— Texto de lectura —

La denominada “posmodernidad” ha fracasado si nos atenemos a la incidencia de los avances científicos y técnicos en la calidad de vida de tantos millones de habitantes del planeta. Una manifestación de ese fracaso es su expresión profundamente antihumanista marcada por la renuncia sistemática a los grandes ideales, por el conformismo y, por la entrega rendida ante los ídolos que hoy reinan y gobiernan el mundo a base de una colosal operación de manipulación y control social. El imperialismo de la técnica, que desprecia el humanismo y las humanidades, ha ido, poco a poco, socavando los fundamentos de un orden social, político y económico que ha terminado por justificar lo injustificable: el mercadeo y la transacción con la dignidad del ser humano. O, lo que es lo mismo, el uso, con ocasión y sin ella, de las personas, que se consideran objetos de usar y tirar, al servicio del poder y del dinero.
En este contexto cobran una especial relevancia las Humanidades. Desgraciadamente, el interés general por la literatura, la historia, la filosofía, la teoría de la ciencia o el arte es escaso. Mientras, el interés se centra en los escándalos políticos, en la libre manifestación de la intimidad de los famosos y, sobre todo, en la dependencia acrítica de las redes sociales y lo que en ellas se ofrece para el consumo adictivo cotidiano de millones de personas.
El abandono de las Humanidades ha ido parejo con la inhibición de la gente de sus responsabilidades en la conformación del escenario público. Es lógico porque las Humanidades facilitan esa aproximación crítica a la realidad social, constituyen un foco permanente de cultura, nos recuerdan nuestra deuda con el pasado e inspiran nuestra creatividad.
Por eso, debemos tomarnos más en serio las energías latentes en la sociedad y asumir el dinamismo vital del mundo de la realidad, del mundo de la cultura. Por eso, constatar que el profesor que triunfa en la universidad es el burócrata y que el poder desprecia a las personas ilustradas, cultivadas en el pensamiento crítico, hoy debería ayudarnos a reflexionar sobre la necesidad del gusto por el pensamiento, sobre el valor de las humanidades y la enseñanza de los clásicos.

— Datos del conjunto —
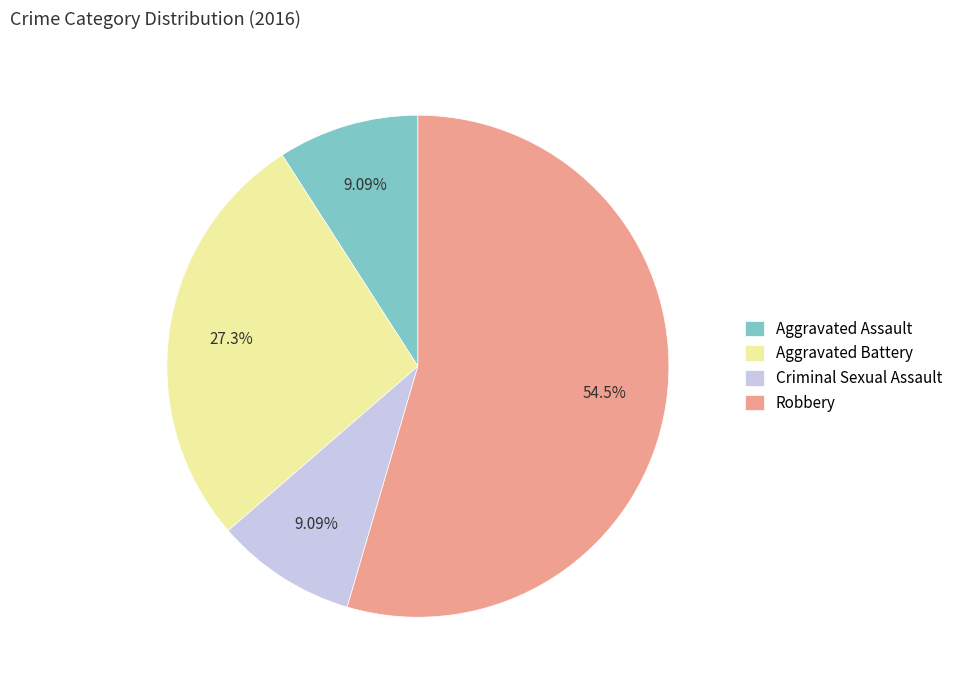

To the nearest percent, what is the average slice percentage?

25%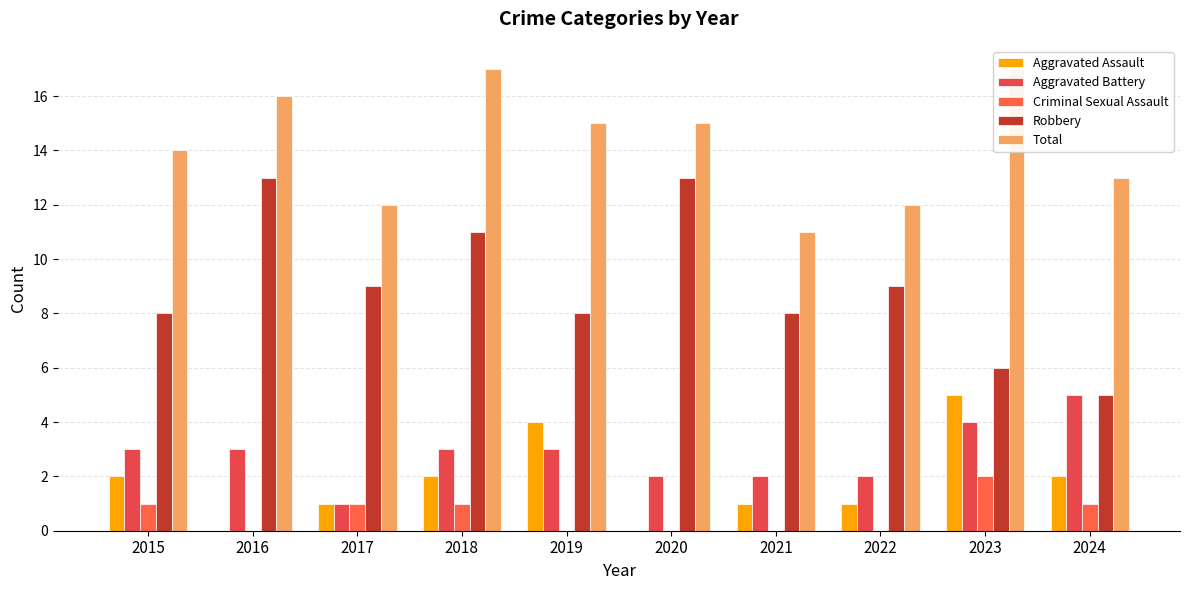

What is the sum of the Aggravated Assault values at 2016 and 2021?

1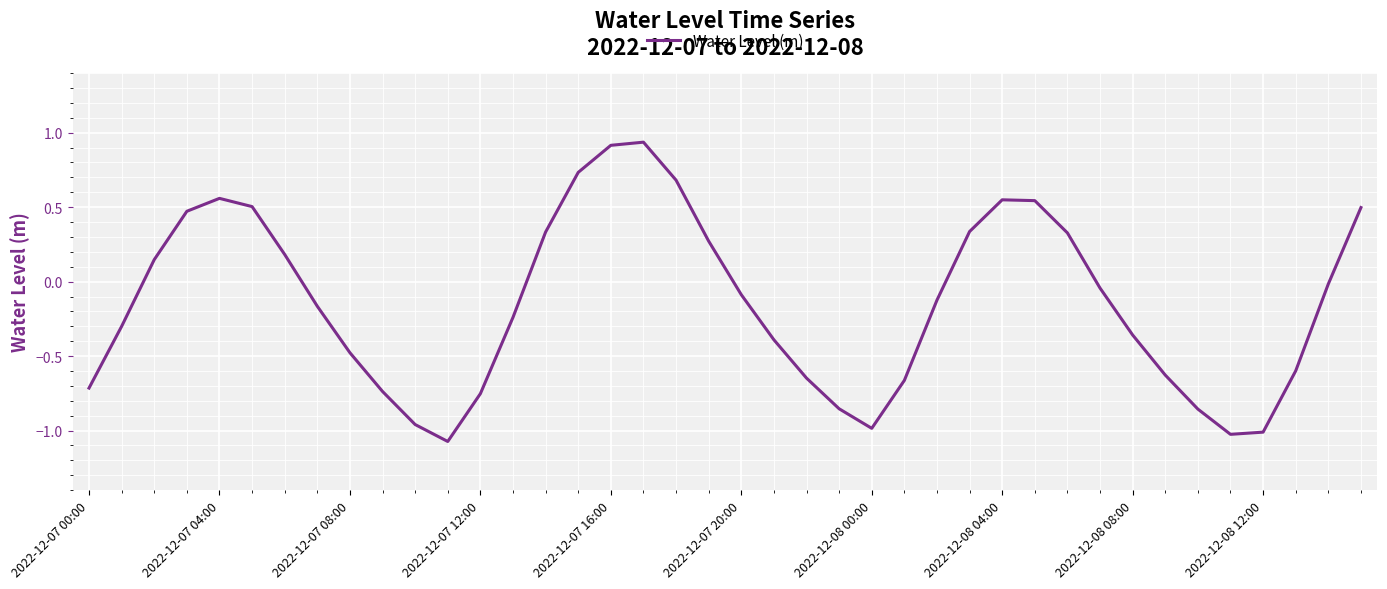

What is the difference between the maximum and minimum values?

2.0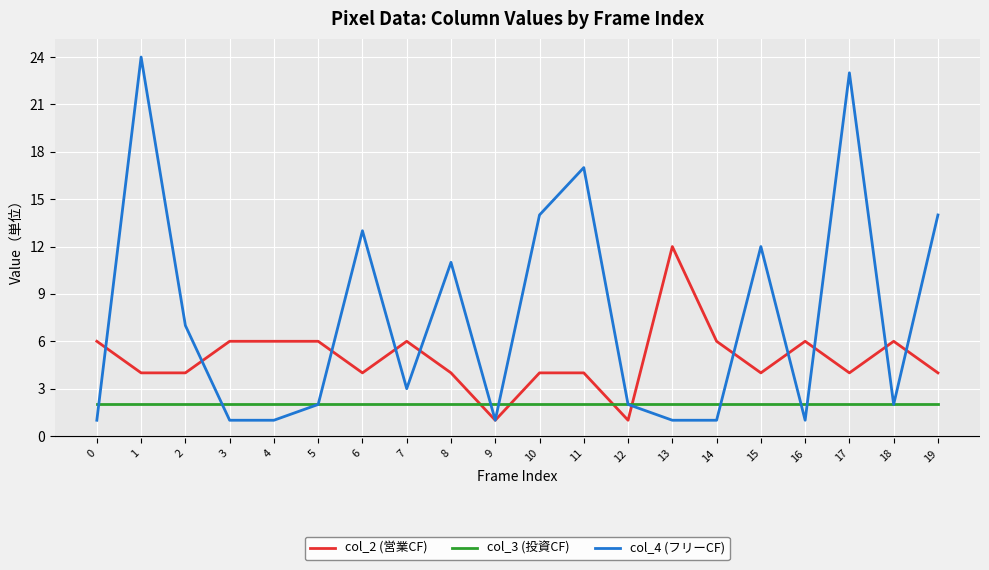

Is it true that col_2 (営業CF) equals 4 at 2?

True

— Tareas y ejercicios —
A. Según el texto sobre las Humanidades, ¿por qué es lógico que el abandono de las Humanidades haya ido parejo con la inhibición de la gente de sus responsabilidades en el escenario público? Responde en una a tres oraciones.
B. Contesta brevemente a partir del texto sobre las Humanidades:
(i) ¿Qué ha terminado por justificar el orden social socavado por el imperialismo de la técnica?
(ii) ¿En qué se centra el interés general, mientras el interés por las Humanidades es escaso?
(iii) ¿Qué profesor triunfa en la universidad?

— Resultados del ejercicio —
A. Es lógico porque las Humanidades facilitan una aproximación crítica a la realidad social y constituyen un foco permanente de cultura. Además, nos recuerdan nuestra deuda con el pasado e inspiran nuestra creatividad.

B.
(i) El mercadeo y la transacción con la dignidad del ser humano.
(ii) En los escándalos políticos, en la libre manifestación de la intimidad de los famosos y, sobre todo, en la dependencia acrítica de las redes sociales.
(iii) El burócrata.